Every time something major happens in Marvel’s Cinematic Universe, somebody has to ask what’s going on with the Avengers, where they all are, what they’re doing, and why they aren’t assembling for the latest crisis on Earth. Not that I blame them. If I lived in a world that was perpetually on the brink of collapse, I’d be asking the same questions. But there’s too much going on in the MCU for the Avengers to come running every time. They can’t be everywhere at once, but the crises just keep coming, which forces even “minor” heroes to level up and thwart yet another apocalypse.
But should they have to?
The MCU reached new heights with The Avengers, and it inadvertently forced every film to match (or surpass) the spectacle of Joss Whedon’s 2012 film. Gone are the days of the small-scale finale, the intimate showdowns between one superhero and his very evil, equally powerful foe. Now, a bombastic third act — complete with an Avengers-level threat and an army of CGI monsters — is par the course in almost every installment of the franchise.

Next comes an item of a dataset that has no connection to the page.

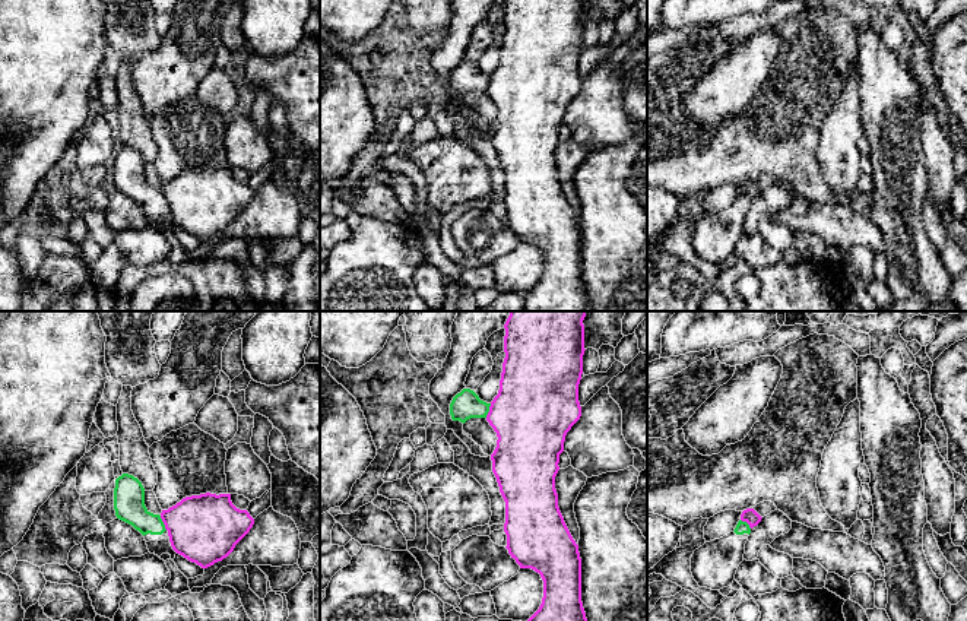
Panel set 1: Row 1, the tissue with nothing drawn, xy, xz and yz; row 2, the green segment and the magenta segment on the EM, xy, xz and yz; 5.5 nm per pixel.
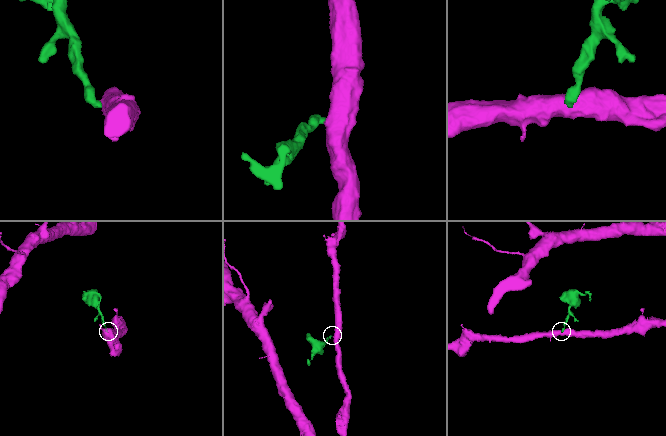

Don’t get me wrong, Avengers-level threats have their place in the MCU — within reason. They can establish a new hero’s power level, like in Shang-Chi and the Legend of the Ten Rings. In the film’s third act, Shang-Chi (Simu Liu) teams up with an ancient dragon to defeat a soul-eating behemoth, which effectively cements him as a being on par with Captain Marvel or Thor. But it comes at the expense of Shang-Chi’s greatest strength: the fraught relationship between the title character and his antagonistic father, Wenwu (a fantastic Tony Leung).
Sprawling third-act setpieces have also forced characters like Spider-Man to level up in a major way — again, for better and worse. Spider-Man is, for the most part, a “neighborhood” hero, and there’s absolutely nothing wrong with that. But his characterization throughout the MCU proves the franchise has no idea what to do with smaller-scale superheroes anymore. From the moment Peter Parker (Tom Holland) is introduced in Captain America: Civil War, his first steps as a hero, and his formative missions, are barely worth mentioning. He’s plucked from his native New York and dropped into an international conflict with the Avengers. His hometown automatically feels quaint after the fact, especially since we’ve already seen it razed in The Avengers.
Nick Fury once said the world was teeming with heroes big and small, but until recently, the MCU has only been concerned with the former. Every protagonist introduced has to be able to keep up with the Avengers — that, or settle for serving as a plot device. Marvel’s been doing this for a long time, but will it be sustainable for much longer? Should the threats in each Marvel film be so great that they need a super team — that, or one ridiculously-powered individual — to address them? Maybe the answer lies in the intimate stakes seen in movies like Guardians of the Galaxy Vol. 3, where the team takes action against the High Evolutionary simply because he’s trying to kidnap one of their own.
It’s time Marvel circle back to the notion first posed in Iron Man. The universe is a big place, and it shouldn’t only be about the figures that protect the biggest parts of it. The question shouldn’t be where the Avengers are at any given moment, but whether they should be called every time something goes wrong. Let’s get some more of the little guys — and no, I’m not just referring to Ant-Man. He still counts as an Avenger.